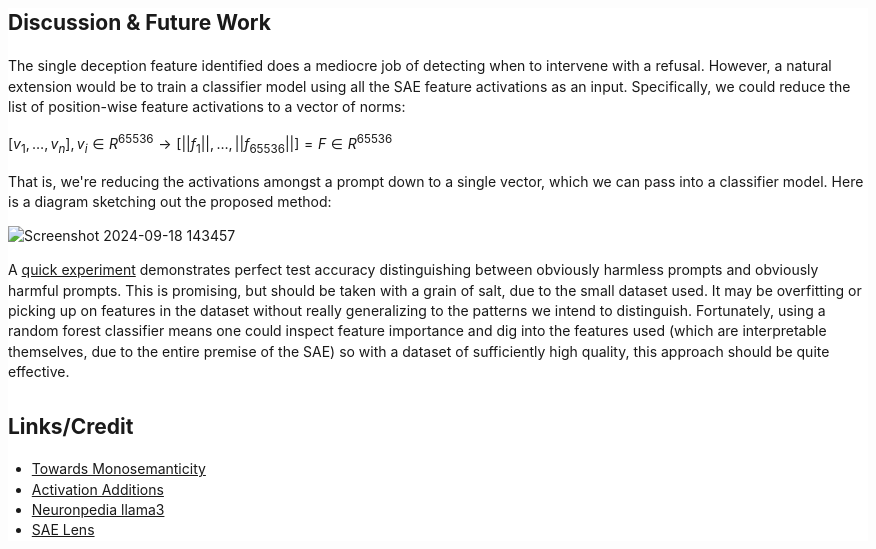## Discussion & Future Work

The single deception feature identified does a mediocre job of detecting when to intervene with a refusal. However, a natural extension would be to train a classifier model using all the SAE feature activations as an input. Specifically, we could reduce the list of position-wise feature activations to a vector of norms:

$[v_1, \dots, v_n], v_i \in R^{65536} \to [||f_1||, \dots, ||f_{65536}||] = F \in R^{65536}$

That is, we're reducing the activations amongst a prompt down to a single vector, which we can pass into a classifier model. Here is a diagram sketching out the proposed method:

<img width="512" alt="Screenshot 2024-09-18 143457" src="https://github.com/user-attachments/assets/6bf91347-128b-42d1-b13a-e804369c0284">

A [quick experiment](https://github.com/cyber-chris/llm-dead-man-switch/blob/main/scripts/tabulate_features.ipynb) demonstrates perfect test accuracy distinguishing between obviously harmless prompts and obviously harmful prompts. This is promising, but should be taken with a grain of salt, due to the small dataset used. It may be overfitting or picking up on features in the dataset without really generalizing to the patterns we intend to distinguish. Fortunately, using a random forest classifier means one could inspect feature importance and dig into the features used (which are interpretable themselves, due to the entire premise of the SAE) so with a dataset of sufficiently high quality, this approach should be quite effective.

## Links/Credit

- [Towards Monosemanticity](https://transformer-circuits.pub/2023/monosemantic-features/index.html)
- [Activation Additions](https://www.lesswrong.com/posts/5spBue2z2tw4JuDCx/steering-gpt-2-xl-by-adding-an-activation-vector#Conclusion)
- [Neuronpedia llama3](https://www.neuronpedia.org/llama3-8b-it-res-jh)
- [SAE Lens](https://jbloomaus.github.io/SAELens/)


[^1]: Using alignment terminology, I *don't* distinguish between deceptive misalignment and "intentional" scheming behaviour in this prototype. It's challenging to craft prompts, let alone a dataset, that would carefully distinguish the two. Furthermore, I initially planned to perform this on GPT-2, which I did not expect would have much nuance. I do think `Llama-3` might have a rich enough set of features for this, and I welcome future work.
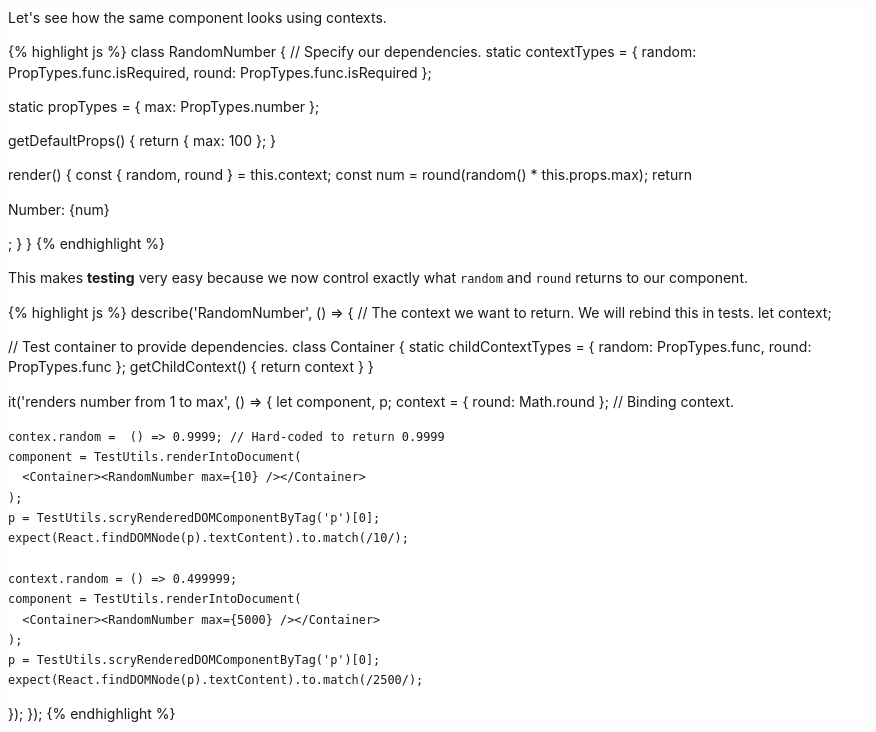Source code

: Let's see how the same component looks using contexts.

{% highlight js %}
class RandomNumber {
  // Specify our dependencies.
  static contextTypes = {
    random: PropTypes.func.isRequired,
    round: PropTypes.func.isRequired 
  };
   
  static propTypes = { max: PropTypes.number };
  
  getDefaultProps() {
    return { max: 100 };
  }
  
  render() {
    const { random, round } =  this.context;
    const num = round(random() * this.props.max);
    return <p>Number: {num}</p>;
  }
}
{% endhighlight %}

This makes **testing** very easy because we now control exactly what `random` and `round` returns
to our component.

{% highlight js %}
describe('RandomNumber', () => {
  // The context we want to return. We will rebind this in tests.
  let context;
   
  // Test container to provide dependencies.
  class Container {
    static childContextTypes = {
      random: PropTypes.func,
      round: PropTypes.func 
    };
    getChildContext() { return context }
  }
  
  it('renders number from 1 to max', () => {
    let component, p;
    context = { round: Math.round }; // Binding context.
  
    contex.random =  () => 0.9999; // Hard-coded to return 0.9999
    component = TestUtils.renderIntoDocument(
      <Container><RandomNumber max={10} /></Container>
    );
    p = TestUtils.scryRenderedDOMComponentByTag('p')[0];
    expect(React.findDOMNode(p).textContent).to.match(/10/);
    
    context.random = () => 0.499999;
    component = TestUtils.renderIntoDocument(
      <Container><RandomNumber max={5000} /></Container>
    );
    p = TestUtils.scryRenderedDOMComponentByTag('p')[0];
    expect(React.findDOMNode(p).textContent).to.match(/2500/);
  });
});
{% endhighlight %}
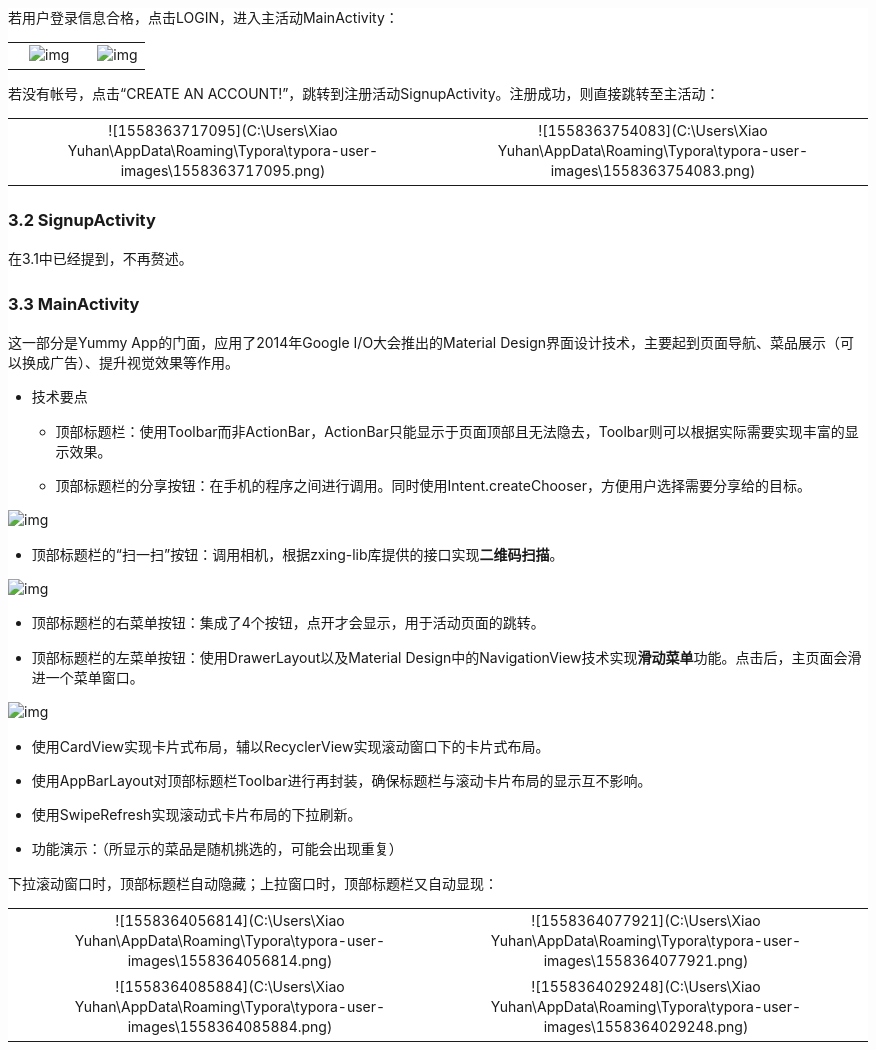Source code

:  

若用户登录信息合格，点击LOGIN，进入主活动MainActivity：

|      |                                                              |      |                                                              |
| ---- | ------------------------------------------------------------ | ---- | ------------------------------------------------------------ |
|      | ![img](file:///C:/Users/XIAOYU~1/AppData/Local/Temp/msohtmlclip1/01/clip_image007.jpg) |      | ![img](file:///C:/Users/XIAOYU~1/AppData/Local/Temp/msohtmlclip1/01/clip_image008.jpg) |



 若没有帐号，点击“CREATE AN ACCOUNT!”，跳转到注册活动SignupActivity。注册成功，则直接跳转至主活动：

|                                                              |                                                              |
| :----------------------------------------------------------: | :----------------------------------------------------------: |
| ![1558363717095](C:\Users\Xiao Yuhan\AppData\Roaming\Typora\typora-user-images\1558363717095.png) | ![1558363754083](C:\Users\Xiao Yuhan\AppData\Roaming\Typora\typora-user-images\1558363754083.png) |



### 3.2 SignupActivity

在3.1中已经提到，不再赘述。

 

### 3.3 MainActivity

这一部分是Yummy App的门面，应用了2014年Google I/O大会推出的Material Design界面设计技术，主要起到页面导航、菜品展示（可以换成广告）、提升视觉效果等作用。

- 技术要点

  - 顶部标题栏：使用Toolbar而非ActionBar，ActionBar只能显示于页面顶部且无法隐去，Toolbar则可以根据实际需要实现丰富的显示效果。

  - 顶部标题栏的分享按钮：在手机的程序之间进行调用。同时使用Intent.createChooser，方便用户选择需要分享给的目标。

![img](file:///C:/Users/XIAOYU~1/AppData/Local/Temp/msohtmlclip1/01/clip_image014.jpg)

- 顶部标题栏的“扫一扫”按钮：调用相机，根据zxing-lib库提供的接口实现**二维码扫描**。

![img](file:///C:/Users/XIAOYU~1/AppData/Local/Temp/msohtmlclip1/01/clip_image016.jpg)

- 顶部标题栏的右菜单按钮：集成了4个按钮，点开才会显示，用于活动页面的跳转。

- 顶部标题栏的左菜单按钮：使用DrawerLayout以及Material Design中的NavigationView技术实现**滑动菜单**功能。点击后，主页面会滑进一个菜单窗口。

![img](file:///C:/Users/XIAOYU~1/AppData/Local/Temp/msohtmlclip1/01/clip_image018.jpg)

- 使用CardView实现卡片式布局，辅以RecyclerView实现滚动窗口下的卡片式布局。

- 使用AppBarLayout对顶部标题栏Toolbar进行再封装，确保标题栏与滚动卡片布局的显示互不影响。

- 使用SwipeRefresh实现滚动式卡片布局的下拉刷新。

 

- 功能演示：（所显示的菜品是随机挑选的，可能会出现重复）

 下拉滚动窗口时，顶部标题栏自动隐藏；上拉窗口时，顶部标题栏又自动显现：

|      |                                                              |                                                              |      |
| ---- | :----------------------------------------------------------: | :----------------------------------------------------------: | ---- |
|      | ![1558364056814](C:\Users\Xiao Yuhan\AppData\Roaming\Typora\typora-user-images\1558364056814.png) | ![1558364077921](C:\Users\Xiao Yuhan\AppData\Roaming\Typora\typora-user-images\1558364077921.png) |      |
|      | ![1558364085884](C:\Users\Xiao Yuhan\AppData\Roaming\Typora\typora-user-images\1558364085884.png) | ![1558364029248](C:\Users\Xiao Yuhan\AppData\Roaming\Typora\typora-user-images\1558364029248.png) |      |
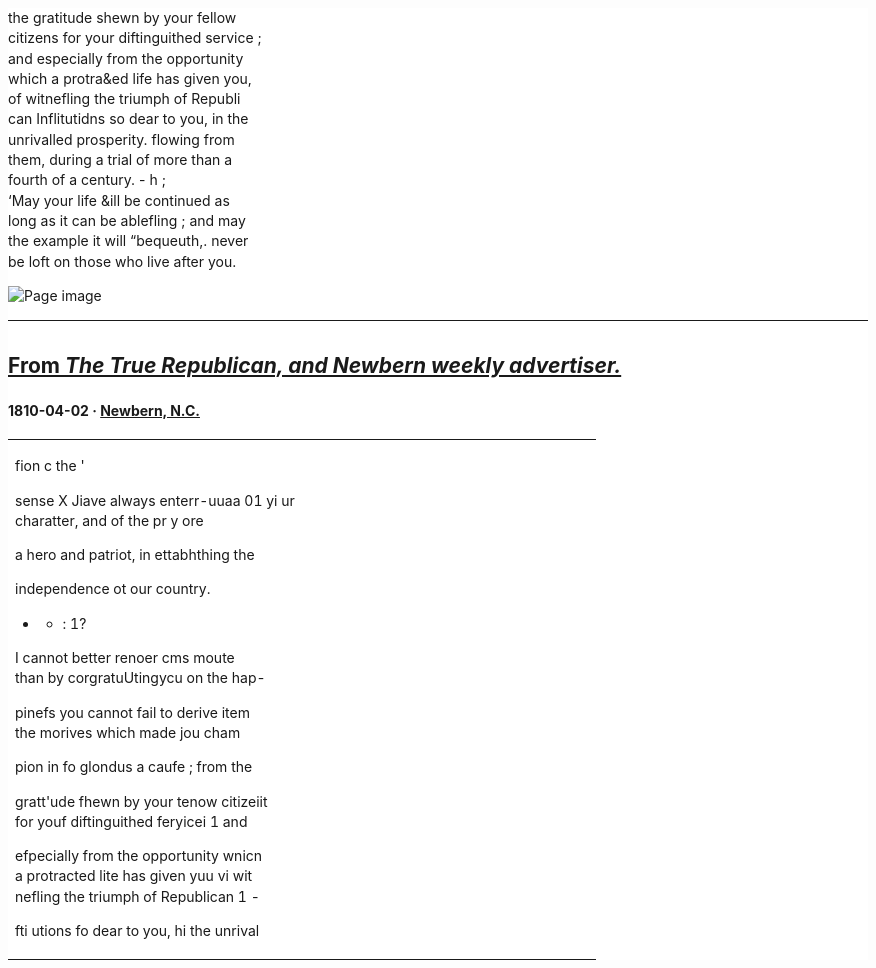 the gratitude shewn by your fellow­  
citizens for your diftinguithed service ;  
and especially from the opportunity  
which a protra&amp;ed life has given you,  
of witnefling the triumph of Republi­  
can Inflitutidns so dear to you, in the  
unrivalled prosperity. flowing from  
them, during a trial of more than a  
fourth of a century. - h ;  
‘May your life &amp;ill be continued as  
long as it can be ablefling ; and may  
the example it will “bequeuth,. never  
be loft on those who live after you. 
</td><td style="width: 50%; max-height: 75%; margin: auto; display: block;">
<img alt="Page image" src="https://tile.loc.gov/image-services/iiif/service:ndnp:nhd:batch_nhd_avalon_ver02:data:sn83025588:00517010807:1810032701:0473/pct:25.603637503919725,60.83393094969777,16.27469426152399,21.00194652187276/!600,600/0/default.jpg"/>
</td>
</tr></table>

---

## [From _The True Republican, and Newbern weekly advertiser._](https://newspapers.digitalnc.org/lccn/sn84026563/1810-04-02/ed-1/seq-2/)

#### 1810-04-02 &middot; [Newbern, N.C.](http://dbpedia.org/resource/New_Bern%2C_North_Carolina)

<table style="width: 100%;"><tr><td style="width: 50%">

fion c the &#x27;  
  
sense X Jiave always enterr-uuaa 01 yi ur  
charatter, and of the pr y ore  
  
a hero and patriot, in ettabhthing the  
  
independence ot our country.  
- - : 1?  
  
I cannot better renoer cms moute  
than by corgratuUtingycu on the hap-  
  
pinefs you cannot fail to derive item  
the morives which made jou cham  
  
pion in fo glondus a caufe ; from the  
  
gratt&#x27;ude fhewn by your tenow citizeiit  
for youf diftinguithed feryicei 1 and  
  
efpecially from the opportunity wnicn  
a protracted lite has given yuu vi wit­  
nefling the triumph of Republican 1 -  
  
fti utions fo dear to you, hi the unrival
------------------------------------------------
[WHAT IS BEING ASKED] Read the listing. Copy each line that has the word "match" in it.

[RESULT OF THIS TASK]
    expect(React.findDOMNode(p).textContent).to.match(/10/);
    expect(React.findDOMNode(p).textContent).to.match(/2500/);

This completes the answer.